Along the way, I met various other peace-oriented groups. They were identical to the Peace and Freedom Party in their actions.
I once attended a meeting at the house of a member of the Communist Party USA. The house was in a gated neighborhood and worth about a million dollars in today’s money. Inside were expensive pieces of art. Those in attendance mostly spoke of their stock market investments while sipping their cocktails.
Then there was a Cuban-American friendship group, an organization that opposed the U.S. embargo against Cuba. They would not attend any rallies held to oppose the Iraqi embargo because of “the way women were treated in Iraq.” They assured me that “all the women wear veils.” Also, it was not allowed to mention Fidel Castro’s name.
Other peace organizations were of the same ilk. I tried to get them involved with opposing the Iraqi embargo, but was told, “We won’t touch that.”
In 1993, I began to publish a newspaper called The Alternative. The periodical allowed a forum for those whose positions were not present in the mainstream media.

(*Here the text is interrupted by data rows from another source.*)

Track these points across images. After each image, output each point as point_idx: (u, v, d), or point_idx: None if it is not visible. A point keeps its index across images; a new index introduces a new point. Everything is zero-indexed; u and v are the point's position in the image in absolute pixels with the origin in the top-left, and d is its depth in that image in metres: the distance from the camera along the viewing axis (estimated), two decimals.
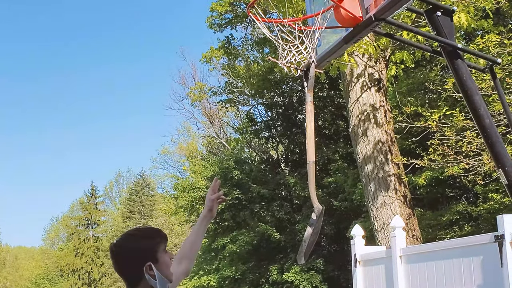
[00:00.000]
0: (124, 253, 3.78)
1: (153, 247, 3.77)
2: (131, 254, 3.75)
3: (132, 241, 3.83)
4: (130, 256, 3.75)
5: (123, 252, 3.79)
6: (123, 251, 3.79)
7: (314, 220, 4.98)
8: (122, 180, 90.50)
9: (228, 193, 38.80)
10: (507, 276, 7.53)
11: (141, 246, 3.76)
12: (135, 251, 3.75)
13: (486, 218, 24.53)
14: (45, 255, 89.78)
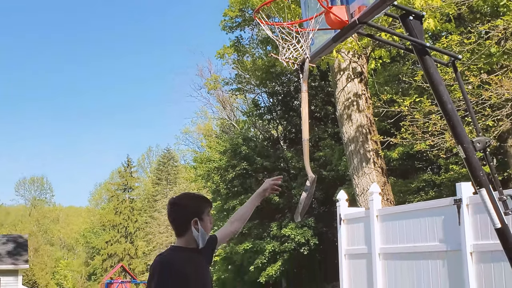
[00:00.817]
0: (179, 207, 3.96)
1: (200, 207, 3.96)
2: (184, 209, 3.93)
3: (186, 199, 4.10)
4: (183, 210, 3.93)
5: (179, 206, 3.97)
6: (178, 206, 3.98)
7: (308, 186, 4.97)
8: (152, 153, 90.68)
9: (237, 165, 38.87)
10: (463, 232, 7.53)
11: (193, 205, 3.99)
12: (188, 207, 3.94)
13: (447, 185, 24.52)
14: (90, 213, 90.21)
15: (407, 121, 14.17)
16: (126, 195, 79.36)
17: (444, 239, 7.97)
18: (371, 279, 9.47)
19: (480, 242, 7.34)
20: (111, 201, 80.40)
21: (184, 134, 67.80)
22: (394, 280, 9.02)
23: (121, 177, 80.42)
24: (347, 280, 10.21)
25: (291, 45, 5.15)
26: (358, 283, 9.92)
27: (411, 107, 14.20)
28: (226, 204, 39.04)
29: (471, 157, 5.12)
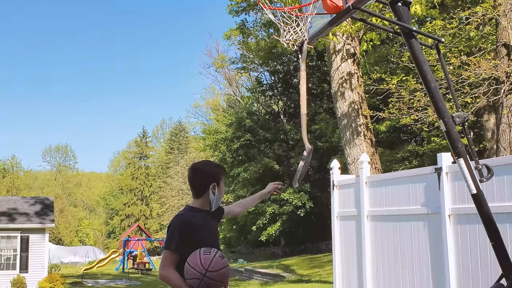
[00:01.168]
0: (200, 172, 4.02)
1: (219, 174, 4.03)
2: (204, 173, 3.99)
3: (207, 166, 4.14)
4: (203, 175, 3.98)
5: (200, 171, 4.03)
6: (200, 171, 4.03)
7: (305, 156, 4.97)
8: (165, 125, 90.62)
9: (241, 136, 38.97)
10: (442, 197, 7.56)
11: (212, 171, 4.03)
12: (207, 173, 3.99)
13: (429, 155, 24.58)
14: (109, 178, 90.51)
15: (394, 97, 14.17)
16: (141, 163, 79.66)
17: (425, 203, 8.02)
18: (359, 238, 9.54)
19: (457, 206, 7.38)
20: (128, 168, 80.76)
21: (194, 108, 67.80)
22: (380, 239, 9.09)
23: (137, 146, 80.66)
24: (339, 239, 10.29)
25: (291, 28, 5.14)
26: (348, 242, 10.00)
27: (398, 85, 14.19)
28: (232, 171, 39.27)
29: (451, 130, 5.13)
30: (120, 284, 30.03)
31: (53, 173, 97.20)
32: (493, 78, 11.51)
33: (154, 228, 72.44)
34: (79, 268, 42.68)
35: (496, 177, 6.66)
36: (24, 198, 30.63)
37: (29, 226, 26.90)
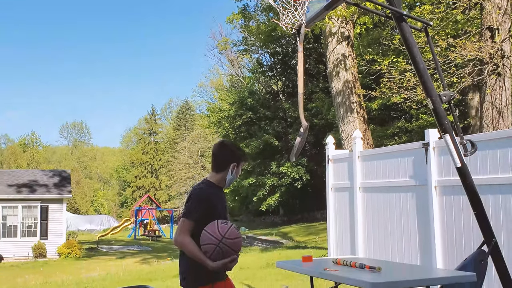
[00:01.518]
0: (227, 149, 4.09)
1: (240, 157, 4.08)
2: (229, 152, 4.06)
3: (233, 146, 4.17)
4: (228, 152, 4.05)
5: (227, 149, 4.10)
6: (226, 148, 4.11)
7: (301, 132, 4.95)
8: (173, 104, 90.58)
9: (243, 114, 38.99)
10: (429, 170, 7.56)
11: (236, 152, 4.08)
12: (232, 152, 4.06)
13: (417, 131, 24.58)
14: (122, 153, 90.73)
15: (386, 77, 14.11)
16: (151, 138, 79.72)
17: (413, 176, 8.02)
18: (352, 208, 9.57)
19: (443, 178, 7.39)
20: (139, 143, 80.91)
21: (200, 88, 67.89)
22: (371, 209, 9.12)
23: (147, 123, 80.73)
24: (333, 209, 10.32)
25: (290, 12, 5.09)
26: (342, 211, 10.03)
27: (389, 66, 14.12)
28: None
29: (438, 108, 5.11)
30: (132, 250, 30.24)
31: (70, 148, 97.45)
32: (478, 59, 11.44)
33: (163, 198, 72.77)
34: (95, 235, 42.94)
35: (479, 152, 6.65)
36: (43, 171, 30.72)
37: (48, 196, 27.03)
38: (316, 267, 5.45)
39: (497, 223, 6.35)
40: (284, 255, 14.24)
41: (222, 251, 3.58)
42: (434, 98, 5.11)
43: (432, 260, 7.43)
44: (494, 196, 6.48)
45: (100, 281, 12.84)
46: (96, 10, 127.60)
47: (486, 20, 10.92)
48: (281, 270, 10.24)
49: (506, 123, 10.41)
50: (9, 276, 19.04)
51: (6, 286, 15.26)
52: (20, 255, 26.26)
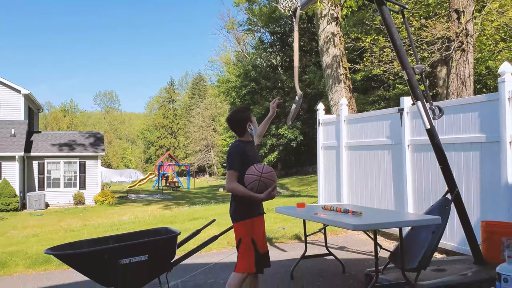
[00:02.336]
0: (234, 121, 4.21)
1: (248, 114, 4.24)
2: (237, 121, 4.21)
3: (236, 114, 4.24)
4: (237, 122, 4.21)
5: (233, 121, 4.22)
6: (233, 121, 4.22)
7: (297, 100, 4.96)
8: (188, 76, 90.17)
9: (248, 85, 38.78)
10: (403, 131, 7.57)
11: (241, 116, 4.23)
12: (239, 119, 4.21)
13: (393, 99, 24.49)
14: (146, 117, 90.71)
15: (368, 53, 13.99)
16: (170, 105, 79.59)
17: (390, 136, 8.03)
18: (338, 163, 9.61)
19: (415, 138, 7.40)
20: (160, 109, 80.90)
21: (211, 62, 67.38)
22: (354, 163, 9.15)
23: (166, 92, 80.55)
24: (322, 164, 10.36)
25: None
26: (330, 166, 10.07)
27: (371, 43, 13.99)
28: None
29: (411, 79, 5.09)
30: (156, 198, 30.50)
31: (102, 114, 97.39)
32: (446, 38, 11.31)
33: (181, 156, 73.05)
34: (125, 186, 43.25)
35: (445, 116, 6.65)
36: (81, 132, 30.76)
37: (85, 154, 27.15)
38: (308, 212, 5.52)
39: (459, 175, 6.39)
40: (281, 202, 14.38)
41: (264, 183, 3.86)
42: (409, 70, 5.09)
43: (405, 206, 7.51)
44: (457, 153, 6.50)
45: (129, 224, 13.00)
46: None
47: (453, 3, 10.76)
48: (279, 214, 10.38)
49: (469, 92, 10.36)
50: (54, 220, 19.29)
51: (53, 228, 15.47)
52: (63, 203, 26.53)
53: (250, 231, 4.04)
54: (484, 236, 5.57)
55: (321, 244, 7.76)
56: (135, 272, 4.03)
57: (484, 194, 6.10)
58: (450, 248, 6.57)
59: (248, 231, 4.04)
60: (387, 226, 4.82)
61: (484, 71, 21.46)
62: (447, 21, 11.33)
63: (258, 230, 4.11)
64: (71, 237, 10.73)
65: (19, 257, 7.88)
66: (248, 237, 4.02)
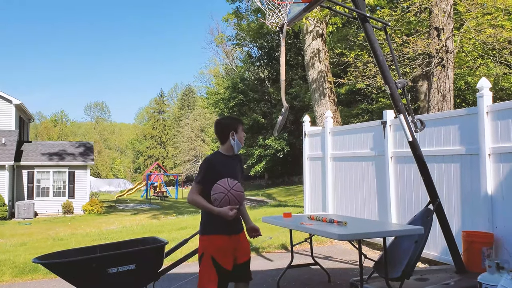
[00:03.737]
0: (221, 124, 3.94)
1: (236, 124, 3.94)
2: (224, 125, 3.92)
3: (226, 119, 4.00)
4: (223, 126, 3.92)
5: (221, 124, 3.94)
6: (220, 123, 3.94)
7: (283, 112, 4.94)
8: (178, 88, 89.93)
9: (236, 97, 38.84)
10: (386, 143, 7.59)
11: (230, 122, 3.95)
12: (226, 124, 3.93)
13: (377, 112, 24.64)
14: (135, 128, 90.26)
15: (352, 68, 14.08)
16: (160, 116, 79.31)
17: (373, 148, 8.06)
18: (324, 173, 9.61)
19: (397, 150, 7.42)
20: (150, 120, 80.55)
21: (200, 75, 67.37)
22: (339, 174, 9.16)
23: (156, 103, 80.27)
24: (308, 174, 10.36)
25: (275, 13, 5.04)
26: (315, 176, 10.07)
27: (355, 58, 14.08)
28: None
29: (394, 93, 5.11)
30: (144, 207, 30.25)
31: (93, 124, 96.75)
32: (426, 54, 11.43)
33: (169, 165, 72.69)
34: (113, 195, 42.87)
35: (427, 129, 6.69)
36: (71, 142, 30.48)
37: (75, 163, 26.89)
38: (294, 222, 5.49)
39: (440, 186, 6.41)
40: (268, 212, 14.32)
41: (229, 199, 3.61)
42: (391, 84, 5.11)
43: (388, 216, 7.51)
44: (438, 164, 6.53)
45: (117, 233, 12.85)
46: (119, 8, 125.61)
47: (433, 21, 10.89)
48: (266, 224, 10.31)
49: (449, 106, 10.45)
50: (42, 228, 19.02)
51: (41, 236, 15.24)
52: (52, 212, 26.20)
53: (208, 248, 3.71)
54: (465, 246, 5.58)
55: (307, 254, 7.72)
56: (122, 281, 3.96)
57: (464, 205, 6.12)
58: (433, 257, 6.57)
59: (206, 248, 3.73)
60: (372, 236, 4.81)
61: (464, 86, 21.71)
62: (427, 38, 11.45)
63: (221, 248, 3.73)
64: (59, 245, 10.56)
65: (6, 266, 7.72)
66: (207, 254, 3.71)
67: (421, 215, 5.31)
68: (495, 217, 5.61)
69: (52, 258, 4.06)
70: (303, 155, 10.54)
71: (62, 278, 3.91)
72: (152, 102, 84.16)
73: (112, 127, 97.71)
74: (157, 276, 4.28)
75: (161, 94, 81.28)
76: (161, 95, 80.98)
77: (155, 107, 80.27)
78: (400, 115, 5.14)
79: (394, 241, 5.34)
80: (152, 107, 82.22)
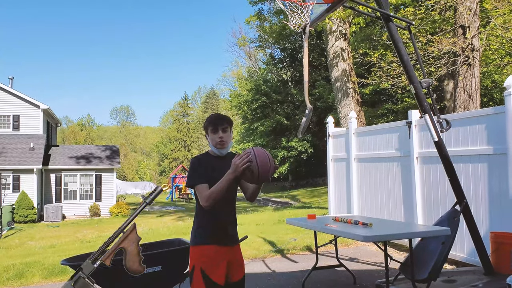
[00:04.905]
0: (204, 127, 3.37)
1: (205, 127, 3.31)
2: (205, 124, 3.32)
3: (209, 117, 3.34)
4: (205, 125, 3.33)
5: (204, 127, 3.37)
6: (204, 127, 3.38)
7: (307, 113, 4.93)
8: (201, 91, 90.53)
9: (259, 98, 38.88)
10: (412, 144, 7.51)
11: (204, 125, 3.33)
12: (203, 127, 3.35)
13: (402, 112, 24.37)
14: (161, 131, 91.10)
15: (376, 67, 13.97)
16: (184, 119, 79.92)
17: (399, 148, 7.98)
18: (348, 175, 9.56)
19: (423, 150, 7.34)
20: (175, 123, 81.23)
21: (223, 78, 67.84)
22: (363, 175, 9.10)
23: (181, 106, 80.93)
24: (332, 176, 10.32)
25: (297, 15, 5.04)
26: (340, 177, 10.02)
27: (379, 58, 13.97)
28: (252, 125, 39.37)
29: (419, 92, 5.06)
30: (169, 209, 30.52)
31: (118, 127, 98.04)
32: (452, 52, 11.27)
33: None
34: (139, 198, 43.35)
35: (453, 128, 6.59)
36: (97, 146, 30.95)
37: (101, 166, 27.29)
38: (319, 223, 5.47)
39: (467, 187, 6.31)
40: (292, 214, 14.29)
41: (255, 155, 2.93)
42: (416, 84, 5.06)
43: (414, 217, 7.43)
44: (465, 164, 6.43)
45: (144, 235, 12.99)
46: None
47: (459, 19, 10.73)
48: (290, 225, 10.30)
49: (475, 105, 10.28)
50: (70, 231, 19.34)
51: (69, 239, 15.51)
52: (79, 214, 26.64)
53: (198, 260, 3.18)
54: (494, 247, 5.48)
55: (332, 255, 7.68)
56: (148, 283, 4.00)
57: (492, 205, 6.01)
58: (460, 259, 6.47)
59: (196, 260, 3.19)
60: (397, 237, 4.76)
61: (490, 85, 21.32)
62: (453, 37, 11.29)
63: (212, 259, 3.18)
64: (86, 248, 10.73)
65: (36, 267, 7.88)
66: (197, 267, 3.16)
67: (448, 216, 5.23)
68: None
69: (80, 260, 4.13)
70: (327, 156, 10.50)
71: None
72: (176, 106, 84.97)
73: (138, 130, 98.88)
74: (183, 278, 4.32)
75: (185, 97, 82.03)
76: (185, 98, 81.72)
77: (179, 111, 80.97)
78: (426, 115, 5.08)
79: (420, 243, 5.28)
80: (176, 110, 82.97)
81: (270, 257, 7.98)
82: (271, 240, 9.31)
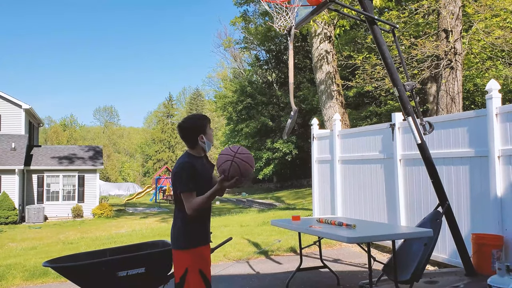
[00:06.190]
0: (187, 129, 3.46)
1: (203, 124, 3.47)
2: (190, 129, 3.45)
3: (190, 121, 3.48)
4: (190, 130, 3.45)
5: (186, 129, 3.46)
6: (186, 129, 3.46)
7: (291, 115, 4.94)
8: (186, 91, 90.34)
9: (244, 100, 38.90)
10: (395, 146, 7.57)
11: (198, 123, 3.47)
12: (192, 128, 3.45)
13: (385, 114, 24.56)
14: (145, 132, 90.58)
15: (360, 70, 14.07)
16: (168, 120, 79.60)
17: (382, 150, 8.04)
18: (332, 176, 9.59)
19: (406, 152, 7.40)
20: (159, 124, 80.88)
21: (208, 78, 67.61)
22: (347, 177, 9.14)
23: (165, 107, 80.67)
24: (317, 177, 10.35)
25: (282, 17, 5.06)
26: (324, 179, 10.06)
27: (363, 61, 14.07)
28: (237, 127, 39.40)
29: (402, 95, 5.11)
30: (153, 211, 30.34)
31: (102, 128, 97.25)
32: (435, 56, 11.40)
33: None
34: (122, 199, 43.05)
35: (435, 131, 6.67)
36: (80, 146, 30.66)
37: (84, 167, 27.04)
38: (303, 225, 5.49)
39: (450, 189, 6.38)
40: (277, 215, 14.31)
41: (237, 165, 3.13)
42: (399, 87, 5.11)
43: (397, 218, 7.49)
44: (447, 167, 6.51)
45: (127, 237, 12.89)
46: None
47: (442, 23, 10.85)
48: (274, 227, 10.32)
49: (458, 108, 10.41)
50: (53, 232, 19.13)
51: (51, 240, 15.33)
52: (62, 216, 26.36)
53: (195, 262, 3.29)
54: (475, 248, 5.55)
55: (316, 257, 7.71)
56: (132, 285, 3.98)
57: (474, 207, 6.09)
58: (442, 260, 6.54)
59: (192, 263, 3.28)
60: (381, 238, 4.80)
61: (472, 88, 21.60)
62: (436, 40, 11.42)
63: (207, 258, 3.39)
64: (69, 249, 10.62)
65: (17, 269, 7.78)
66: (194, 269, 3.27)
67: (430, 217, 5.29)
68: (505, 219, 5.58)
69: (62, 262, 4.09)
70: (311, 158, 10.54)
71: (72, 281, 3.94)
72: (160, 106, 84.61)
73: (121, 131, 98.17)
74: (167, 279, 4.30)
75: (170, 98, 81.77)
76: (169, 99, 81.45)
77: (164, 111, 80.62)
78: (409, 118, 5.13)
79: (403, 244, 5.32)
80: (160, 111, 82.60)
81: (254, 258, 7.98)
82: (255, 242, 9.31)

After a few issues, I approached the owner of the Better World Galleria in San Diego and asked her if I could hold a monthly press conference in her venue. She quickly consented and for the next couple of years, we held some very meaningful meetings at the art gallery.
We also contacted the mainstream press and most of our conferences were reported. Although our messages were different from those of their newspapers, we presented a product that interested them.
The picture with this article came from a press conference we held on the Cuba embargo. While I spoke, I mentioned that the U.S. criticized Cuba for sending troops to Angola and Grenada, but the U.S. never states how many countries house a U.S. military presence. I then held up a piece of paper with the names of 52 U.S. clients. It was the old-style computer paper that was in a roll. When I held the piece up and let it fall, those in attendance got a good laugh.
But, those were the good old days. In less than a decade from my appearance, the U.S. had a military presence in more than 140 countries.
The monthly news conferences were well-attended. But, absent were any members of the Peace and Freedom Party or from the local peace activist groups. Word came back to me that some groups told their members not to attend any conference put on by The Alternative or to read the newspaper. An overused word at the meetings of these groups is “fascism.” Despite their supposed hatred of fascism, the leadership of many groups practiced fascist methods.
In early 1997, the Better World Galleria changed hands. The open-minded owner was losing money because of her generous attitude about groups using her venue. We lost a valuable place to address the public. At the same time, I was becoming worn out with attempting to get messages to the public. Those who should have been our prime supporters were in fact our worst detractors. I was pissing against the wind.
In 2001, I received a call from a close Iraqi-American friend. He said there would be a demonstration against the Iraqi embargo in San Diego and he wanted to know when to pick me up to attend.
“Who’s running it?” I asked. When he told me, I said, “No. I’m not going.” He was very upset with me. “For years, I’ve gone to everything you’ve organized, whether it be about marijuana, racism, Iraq, religion. Everything. I’m upset that you won’t support me.”
I asked him if I had ever been wrong about any political matter and he said, “No.” I then told him to take my words into consideration.
A few days later, he called and said, “You were right.” I laughed and asked him what made him come to that conclusion. He said, “Just before the demonstration was to start, I pulled out my Iraqi flag. A few people came running over to me and said, ‘Put that thing away right now. We’ll have none of that here.’”
I had learned my lesson about the milquetoast peace groups earlier. My friend learned his on a Sunday in 2001.